Tinggal selama kurang lebih 18 tahun di lingkungan masyarakat Betawi membuat saya merasa biasa saja ketika berkunjung ke Kampung Betawi, saya sudah terbiasa dengan gaya bicara dan adat mereka yang saya saksikan sehari-hari. 

Kampung Betawi memiliki jadwal pagelaran yang berbeda setiap minggunya sehingga para pengunjung tidak akan bosan bila mereka mengunjungi wisata adat ini setiap minggu. Pagelaran tersebut antara lain; marawis, lenong betawi, rebana biang, gambang kromong, nasyid, topeng betawi, dan qasidahan.

Sesampainya di sana, yang kami berempat rasakan itu adalah... LAPAR! Tapi kami harus ketemu dengan Bang Indra yang akan kami wawancarai tentang Kampung Betawi. Malam sebelumnya, Bang Indra menyuruh kami datang hari Minggu itu tapi ketika kami hubungi lagi di Minggu pagi, sms maupun telepon nggak dibalas. Jadilah di sana kami ke kantor yang tampaknya sih seperti kator sekretariat atau semacamnya. Setelah tanya-tanya, ternyata Bang Indra belum datang, katanya sih bakal datang sehabis Dzuhur. Ya sudah... Kita menunggu sambil mengambil beberapa gambar. 

Kantor sekretariat dengan gaya rumah Betawi
 
Gadis-gadis cilik terlihat sedang latihan tarian Yapong bersama pelatih remaja.
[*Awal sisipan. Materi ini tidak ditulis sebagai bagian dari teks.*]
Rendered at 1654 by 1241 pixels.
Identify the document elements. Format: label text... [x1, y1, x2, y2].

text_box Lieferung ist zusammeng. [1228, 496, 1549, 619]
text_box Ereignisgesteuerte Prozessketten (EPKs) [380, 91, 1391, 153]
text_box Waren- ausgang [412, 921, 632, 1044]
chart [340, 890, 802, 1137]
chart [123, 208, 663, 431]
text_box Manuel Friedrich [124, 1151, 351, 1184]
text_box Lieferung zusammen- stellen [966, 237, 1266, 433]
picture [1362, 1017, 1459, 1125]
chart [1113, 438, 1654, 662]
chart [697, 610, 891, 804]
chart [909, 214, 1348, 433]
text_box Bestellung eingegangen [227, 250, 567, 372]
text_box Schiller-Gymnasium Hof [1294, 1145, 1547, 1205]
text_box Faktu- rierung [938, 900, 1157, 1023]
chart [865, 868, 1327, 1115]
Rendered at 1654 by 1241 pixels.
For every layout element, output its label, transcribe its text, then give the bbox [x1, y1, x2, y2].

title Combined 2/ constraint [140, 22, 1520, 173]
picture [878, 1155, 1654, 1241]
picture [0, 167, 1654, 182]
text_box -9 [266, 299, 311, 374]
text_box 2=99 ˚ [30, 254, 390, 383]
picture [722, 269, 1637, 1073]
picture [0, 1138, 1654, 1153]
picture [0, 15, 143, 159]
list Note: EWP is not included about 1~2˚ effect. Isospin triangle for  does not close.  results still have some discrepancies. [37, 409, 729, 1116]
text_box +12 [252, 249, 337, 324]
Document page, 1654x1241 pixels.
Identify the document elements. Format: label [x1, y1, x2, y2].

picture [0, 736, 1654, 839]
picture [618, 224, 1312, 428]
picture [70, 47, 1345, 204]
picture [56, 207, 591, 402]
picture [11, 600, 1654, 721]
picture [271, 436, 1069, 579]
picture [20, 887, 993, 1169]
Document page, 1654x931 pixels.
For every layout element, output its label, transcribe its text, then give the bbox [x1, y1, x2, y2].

Tarian tradisional ini merupakan jenis tari pertunjukan yang biasa disuguhkan kepada pengunjung. 

Anak-anak yang sedang latihan tari Yapong

Masyarakat Betawi yang mayoritasnya adalah Islam memiliki pagelaran yang identik dengan Islam, seperti marawis, qasidah, rebana biang, juga nasyid. Hal yang menarik dari agama adalah bahwa hal tersebut telah mengikat orang bersama-sama dalam dan memelihara cara pandang mereka selama ribuan tahun (Samovar: 124). Begitu pula dengan Islam, salah satu cara masyarakat Betawi memelihara adat dan melestarikan agama Islam kepada anak-anak atau remaja adalah dengan kesenian. Kesenian-kesenian ini diwariskan secara turun-temurun agar agama Islam tetap terpelihara.

Marawis adalah semacam band yang menggunakan alat musik yang ditepuk, yaitu perkusi. Kesenian membawakan nyanyian pujian kepada Allah SWT. Selanjutnya ada qasidah, yang sama seperti marawis, qasidah juga berisi pujian kepada Sang Pencipta. Bedanya, qasidah lebih menyerupai puisi yang dilagukan, sedangkan marawis memang sudah merupakan sebuah lagu-laguan, bukan puisi.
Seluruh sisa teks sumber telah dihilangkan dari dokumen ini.